[Task directions]: What you return should match every entry, character for character.

>>>>

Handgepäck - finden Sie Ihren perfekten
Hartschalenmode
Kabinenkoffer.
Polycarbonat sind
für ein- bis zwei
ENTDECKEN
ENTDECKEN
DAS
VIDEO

<<<<

[Result for this task]:
Handgepäck - finden Sie Ihren perfekten
Hartschalenmode
Kabinenkoffer.
Polycarbonat sind
für ein- bis zwei
ENTDECKEN
ENTDECKEN
DAS
VIDEO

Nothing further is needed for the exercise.